10 Gigabit Ethernet Alliance
- Abbreviation: 10GEA
- Successor: Ethernet Alliance
- Formation: February 2000
- Dissolved: July 2003
- Type: Industry trade group

= 10 Gigabit Ethernet Alliance =

The 10 Gigabit Ethernet Alliance (10GEA) was an independent (not directly related to Institute of Electrical and Electronics Engineers (IEEE), although working in collaboration with it) organization which aimed to further 10 Gigabit Ethernet development and market acceptance. Founded in February 2000 by a consortium of companies, the organization provided IEEE with technology demonstrations (including, for instance, a May 7, 2002 demonstration in Las Vegas, in which a 200 plus kilometres 10 Gb Ethernet network was deployed, using 10GBASE-LR, 10GBASE-ER, 10GBASE-SR and 10GBASE-LW ports, as well as presenting communication over the IEEE 802.3ae XAUI interface) and specifications. Its efforts bore fruit with the IEEE Standards Association (IEEE-SA) Standards Board's approval in June 2002 of the IEEE 802.3 standard (formulated by the IEEE P802.3ae 10 Gbit/s Ethernet Task Force).

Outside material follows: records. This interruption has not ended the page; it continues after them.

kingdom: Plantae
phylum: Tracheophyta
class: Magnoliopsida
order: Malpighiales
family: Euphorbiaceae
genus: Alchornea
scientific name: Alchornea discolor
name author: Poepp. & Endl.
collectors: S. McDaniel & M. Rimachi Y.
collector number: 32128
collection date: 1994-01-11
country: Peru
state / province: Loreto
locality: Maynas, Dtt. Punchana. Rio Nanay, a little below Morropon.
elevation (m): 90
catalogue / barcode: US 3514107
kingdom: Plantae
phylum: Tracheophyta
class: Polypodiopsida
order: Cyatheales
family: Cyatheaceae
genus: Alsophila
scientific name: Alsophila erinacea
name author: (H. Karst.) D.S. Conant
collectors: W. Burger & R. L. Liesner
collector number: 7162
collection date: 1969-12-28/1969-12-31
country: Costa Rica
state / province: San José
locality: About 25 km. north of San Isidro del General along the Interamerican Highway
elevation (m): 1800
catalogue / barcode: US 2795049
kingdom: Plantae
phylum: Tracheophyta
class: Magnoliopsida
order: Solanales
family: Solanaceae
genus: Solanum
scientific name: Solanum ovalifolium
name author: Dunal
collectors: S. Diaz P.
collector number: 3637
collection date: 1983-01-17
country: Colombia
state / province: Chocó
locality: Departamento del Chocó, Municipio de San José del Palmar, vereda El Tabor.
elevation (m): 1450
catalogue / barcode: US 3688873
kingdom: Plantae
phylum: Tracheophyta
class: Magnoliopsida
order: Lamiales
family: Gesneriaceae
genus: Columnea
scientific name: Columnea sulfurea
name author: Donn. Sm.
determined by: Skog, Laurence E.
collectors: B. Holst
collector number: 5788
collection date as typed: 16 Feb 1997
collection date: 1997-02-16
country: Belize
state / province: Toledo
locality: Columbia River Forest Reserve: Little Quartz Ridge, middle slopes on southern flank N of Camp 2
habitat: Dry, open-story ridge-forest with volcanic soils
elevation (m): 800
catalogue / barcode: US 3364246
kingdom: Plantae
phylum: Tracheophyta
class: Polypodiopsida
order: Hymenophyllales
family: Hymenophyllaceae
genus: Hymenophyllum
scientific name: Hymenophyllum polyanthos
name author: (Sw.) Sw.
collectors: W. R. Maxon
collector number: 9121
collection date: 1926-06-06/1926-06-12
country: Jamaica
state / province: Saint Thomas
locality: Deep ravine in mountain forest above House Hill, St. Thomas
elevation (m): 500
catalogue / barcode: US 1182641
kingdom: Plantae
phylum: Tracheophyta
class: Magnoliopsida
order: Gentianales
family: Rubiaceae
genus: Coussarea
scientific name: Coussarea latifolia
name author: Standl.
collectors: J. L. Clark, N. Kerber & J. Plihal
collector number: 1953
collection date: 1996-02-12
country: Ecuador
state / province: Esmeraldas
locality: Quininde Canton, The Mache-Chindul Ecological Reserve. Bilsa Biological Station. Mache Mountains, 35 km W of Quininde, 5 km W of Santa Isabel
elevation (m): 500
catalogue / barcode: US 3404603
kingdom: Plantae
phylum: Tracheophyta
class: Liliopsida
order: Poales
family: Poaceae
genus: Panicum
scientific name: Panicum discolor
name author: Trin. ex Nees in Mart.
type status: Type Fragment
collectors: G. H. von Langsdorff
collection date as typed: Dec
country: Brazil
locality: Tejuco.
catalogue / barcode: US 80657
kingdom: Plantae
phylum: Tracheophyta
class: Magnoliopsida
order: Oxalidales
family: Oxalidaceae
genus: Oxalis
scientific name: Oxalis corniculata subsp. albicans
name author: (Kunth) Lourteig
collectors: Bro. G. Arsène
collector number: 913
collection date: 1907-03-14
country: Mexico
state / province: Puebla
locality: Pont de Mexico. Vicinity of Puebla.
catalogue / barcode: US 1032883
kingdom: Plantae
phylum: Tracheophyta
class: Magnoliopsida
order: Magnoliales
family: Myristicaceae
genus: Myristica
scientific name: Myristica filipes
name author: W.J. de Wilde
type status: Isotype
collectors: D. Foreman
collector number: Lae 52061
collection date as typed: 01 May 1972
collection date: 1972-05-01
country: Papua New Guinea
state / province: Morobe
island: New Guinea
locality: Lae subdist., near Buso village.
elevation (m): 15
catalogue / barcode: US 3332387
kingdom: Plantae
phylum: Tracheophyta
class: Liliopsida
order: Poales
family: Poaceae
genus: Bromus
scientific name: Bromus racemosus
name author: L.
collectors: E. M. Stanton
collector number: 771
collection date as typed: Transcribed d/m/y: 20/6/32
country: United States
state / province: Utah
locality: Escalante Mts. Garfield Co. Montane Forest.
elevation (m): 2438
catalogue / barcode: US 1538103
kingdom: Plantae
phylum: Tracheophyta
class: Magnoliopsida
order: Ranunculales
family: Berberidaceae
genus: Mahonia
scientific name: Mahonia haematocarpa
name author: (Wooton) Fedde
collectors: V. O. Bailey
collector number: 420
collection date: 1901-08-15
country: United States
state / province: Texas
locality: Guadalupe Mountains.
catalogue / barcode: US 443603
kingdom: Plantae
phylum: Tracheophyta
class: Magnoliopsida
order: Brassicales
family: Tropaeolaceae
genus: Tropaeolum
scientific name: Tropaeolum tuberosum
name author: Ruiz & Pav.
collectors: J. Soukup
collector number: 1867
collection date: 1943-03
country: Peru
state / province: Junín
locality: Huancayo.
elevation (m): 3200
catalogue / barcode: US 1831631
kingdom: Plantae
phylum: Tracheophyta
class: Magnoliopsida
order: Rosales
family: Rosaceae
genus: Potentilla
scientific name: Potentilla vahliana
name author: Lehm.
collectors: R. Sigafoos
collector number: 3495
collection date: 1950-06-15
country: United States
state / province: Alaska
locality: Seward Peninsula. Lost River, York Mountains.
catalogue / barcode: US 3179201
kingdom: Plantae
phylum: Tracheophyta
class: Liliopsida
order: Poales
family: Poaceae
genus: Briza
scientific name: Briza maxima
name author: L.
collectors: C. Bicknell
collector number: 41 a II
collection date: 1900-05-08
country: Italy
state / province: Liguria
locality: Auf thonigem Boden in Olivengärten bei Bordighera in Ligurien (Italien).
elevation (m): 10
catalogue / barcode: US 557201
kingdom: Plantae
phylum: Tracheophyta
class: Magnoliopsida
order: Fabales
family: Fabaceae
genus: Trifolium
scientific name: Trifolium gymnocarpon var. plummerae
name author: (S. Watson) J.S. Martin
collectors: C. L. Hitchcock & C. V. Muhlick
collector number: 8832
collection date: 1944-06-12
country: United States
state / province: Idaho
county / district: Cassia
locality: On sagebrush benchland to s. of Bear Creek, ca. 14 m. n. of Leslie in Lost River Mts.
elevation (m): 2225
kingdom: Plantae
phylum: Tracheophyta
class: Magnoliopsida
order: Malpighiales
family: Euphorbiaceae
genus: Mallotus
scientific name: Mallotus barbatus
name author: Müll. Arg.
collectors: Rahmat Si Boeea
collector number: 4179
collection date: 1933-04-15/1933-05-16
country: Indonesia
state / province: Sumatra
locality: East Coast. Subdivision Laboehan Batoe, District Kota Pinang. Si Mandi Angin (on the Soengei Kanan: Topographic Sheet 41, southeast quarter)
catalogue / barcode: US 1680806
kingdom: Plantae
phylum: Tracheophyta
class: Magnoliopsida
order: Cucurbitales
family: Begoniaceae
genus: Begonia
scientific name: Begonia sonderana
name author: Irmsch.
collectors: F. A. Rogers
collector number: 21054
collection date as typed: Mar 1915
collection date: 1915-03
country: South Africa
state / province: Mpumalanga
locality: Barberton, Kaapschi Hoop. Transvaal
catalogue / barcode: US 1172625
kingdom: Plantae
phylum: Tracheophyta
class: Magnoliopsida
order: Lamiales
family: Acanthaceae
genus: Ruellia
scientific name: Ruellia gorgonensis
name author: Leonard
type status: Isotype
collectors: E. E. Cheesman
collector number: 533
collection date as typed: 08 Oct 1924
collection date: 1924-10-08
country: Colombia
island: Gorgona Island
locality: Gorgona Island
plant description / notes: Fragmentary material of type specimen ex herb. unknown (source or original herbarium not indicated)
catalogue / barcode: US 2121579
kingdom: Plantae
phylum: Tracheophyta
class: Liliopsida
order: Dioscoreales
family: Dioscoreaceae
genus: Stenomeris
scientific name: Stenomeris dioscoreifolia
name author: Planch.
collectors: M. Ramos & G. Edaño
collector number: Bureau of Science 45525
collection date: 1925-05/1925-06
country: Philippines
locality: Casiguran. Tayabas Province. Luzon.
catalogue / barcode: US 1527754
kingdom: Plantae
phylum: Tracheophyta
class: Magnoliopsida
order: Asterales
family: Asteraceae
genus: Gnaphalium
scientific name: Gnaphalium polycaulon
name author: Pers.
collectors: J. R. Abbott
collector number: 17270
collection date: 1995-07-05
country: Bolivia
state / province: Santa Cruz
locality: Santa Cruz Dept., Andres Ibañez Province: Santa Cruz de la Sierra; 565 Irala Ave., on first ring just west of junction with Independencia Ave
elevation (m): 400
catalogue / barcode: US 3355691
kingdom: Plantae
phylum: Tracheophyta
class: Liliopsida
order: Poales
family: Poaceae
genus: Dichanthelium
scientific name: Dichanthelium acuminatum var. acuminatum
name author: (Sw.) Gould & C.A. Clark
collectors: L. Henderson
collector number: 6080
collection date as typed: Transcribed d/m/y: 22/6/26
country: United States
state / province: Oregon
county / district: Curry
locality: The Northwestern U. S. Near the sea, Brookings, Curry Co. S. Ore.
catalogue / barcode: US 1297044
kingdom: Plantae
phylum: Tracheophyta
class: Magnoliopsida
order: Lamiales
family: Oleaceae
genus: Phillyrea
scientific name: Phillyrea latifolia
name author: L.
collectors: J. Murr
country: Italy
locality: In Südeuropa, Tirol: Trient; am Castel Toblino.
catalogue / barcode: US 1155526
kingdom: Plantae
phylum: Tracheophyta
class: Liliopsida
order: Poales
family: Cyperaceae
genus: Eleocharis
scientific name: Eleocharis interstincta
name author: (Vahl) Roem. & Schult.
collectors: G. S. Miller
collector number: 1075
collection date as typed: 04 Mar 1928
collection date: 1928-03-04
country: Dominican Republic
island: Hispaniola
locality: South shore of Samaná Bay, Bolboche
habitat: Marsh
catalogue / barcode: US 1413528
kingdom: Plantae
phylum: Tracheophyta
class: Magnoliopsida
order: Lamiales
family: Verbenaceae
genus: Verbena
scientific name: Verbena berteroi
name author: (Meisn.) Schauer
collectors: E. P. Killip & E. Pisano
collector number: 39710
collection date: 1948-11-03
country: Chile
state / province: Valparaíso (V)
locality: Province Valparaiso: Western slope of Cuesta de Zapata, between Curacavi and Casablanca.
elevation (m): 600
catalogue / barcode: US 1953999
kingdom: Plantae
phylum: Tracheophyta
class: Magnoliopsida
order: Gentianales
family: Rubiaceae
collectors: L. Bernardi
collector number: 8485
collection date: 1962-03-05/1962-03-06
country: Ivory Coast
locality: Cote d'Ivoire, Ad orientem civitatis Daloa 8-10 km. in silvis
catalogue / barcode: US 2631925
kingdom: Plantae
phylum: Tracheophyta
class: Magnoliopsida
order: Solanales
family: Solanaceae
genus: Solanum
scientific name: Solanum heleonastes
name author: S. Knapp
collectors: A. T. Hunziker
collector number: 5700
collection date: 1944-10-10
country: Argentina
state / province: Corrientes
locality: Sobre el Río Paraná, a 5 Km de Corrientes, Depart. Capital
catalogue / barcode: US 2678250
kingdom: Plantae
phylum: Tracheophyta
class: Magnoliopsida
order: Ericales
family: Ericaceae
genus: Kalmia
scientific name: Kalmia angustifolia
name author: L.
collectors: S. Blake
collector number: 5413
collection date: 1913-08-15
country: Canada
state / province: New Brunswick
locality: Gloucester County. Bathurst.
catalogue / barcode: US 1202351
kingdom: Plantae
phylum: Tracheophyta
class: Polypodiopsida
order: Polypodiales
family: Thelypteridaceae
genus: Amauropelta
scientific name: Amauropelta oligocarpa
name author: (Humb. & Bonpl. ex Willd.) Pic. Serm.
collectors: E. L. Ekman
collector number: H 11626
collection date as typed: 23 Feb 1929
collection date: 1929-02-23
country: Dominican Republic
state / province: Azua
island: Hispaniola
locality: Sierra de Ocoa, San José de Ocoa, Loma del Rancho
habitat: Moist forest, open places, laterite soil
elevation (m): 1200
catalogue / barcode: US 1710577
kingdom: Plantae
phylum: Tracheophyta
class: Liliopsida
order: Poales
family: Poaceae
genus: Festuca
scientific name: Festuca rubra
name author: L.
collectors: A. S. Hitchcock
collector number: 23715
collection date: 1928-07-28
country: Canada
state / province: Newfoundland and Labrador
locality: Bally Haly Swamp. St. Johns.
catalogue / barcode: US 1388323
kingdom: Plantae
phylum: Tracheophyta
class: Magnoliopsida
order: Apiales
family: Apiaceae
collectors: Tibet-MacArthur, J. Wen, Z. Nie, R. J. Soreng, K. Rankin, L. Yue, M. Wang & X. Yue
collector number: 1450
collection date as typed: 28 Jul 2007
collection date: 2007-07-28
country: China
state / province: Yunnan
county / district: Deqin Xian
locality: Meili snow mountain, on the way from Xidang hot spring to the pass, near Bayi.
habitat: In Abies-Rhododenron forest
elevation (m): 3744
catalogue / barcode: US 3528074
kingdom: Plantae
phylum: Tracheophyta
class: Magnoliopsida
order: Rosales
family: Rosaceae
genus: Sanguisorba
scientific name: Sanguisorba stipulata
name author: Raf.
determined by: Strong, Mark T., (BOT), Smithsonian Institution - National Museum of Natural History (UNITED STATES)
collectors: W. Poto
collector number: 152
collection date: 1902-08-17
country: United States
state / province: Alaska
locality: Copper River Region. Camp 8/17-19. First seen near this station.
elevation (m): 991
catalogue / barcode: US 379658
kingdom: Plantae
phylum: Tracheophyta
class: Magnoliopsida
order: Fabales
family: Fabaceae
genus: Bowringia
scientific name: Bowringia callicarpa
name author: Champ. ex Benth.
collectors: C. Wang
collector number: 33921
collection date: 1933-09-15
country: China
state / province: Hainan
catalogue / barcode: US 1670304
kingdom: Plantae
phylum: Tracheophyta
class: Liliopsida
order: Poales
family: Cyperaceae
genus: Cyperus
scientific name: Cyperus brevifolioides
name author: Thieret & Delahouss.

The 10GEA was founded by 3Com, Cisco Systems, Extreme Networks, Intel Corporation, Nortel Networks, Sun Microsystems, and World Wide Packets. Other companies at various times supporting the consortium included: Agilent Technologies Inc., Blaze Network Products, Cable Design Technologies, Corning Inc., Enterasys Networks, Force10 Networks Inc., Foundry Networks Inc., Hitachi Cable Ltd, Infineon Technologies, Ixia, JDS Uniphase, Marvell Technology Group Ltd., Mindspeed, Molex Inc., OFS (part of Lucent), ONI Systems/CIENA, Optillion, PMC-Sierra, Primarion, Quake Technologies (acquired by Applied Micro Circuits Corporation), Spirent Communications, and Velio Communications (later acquired by LSI Corporation).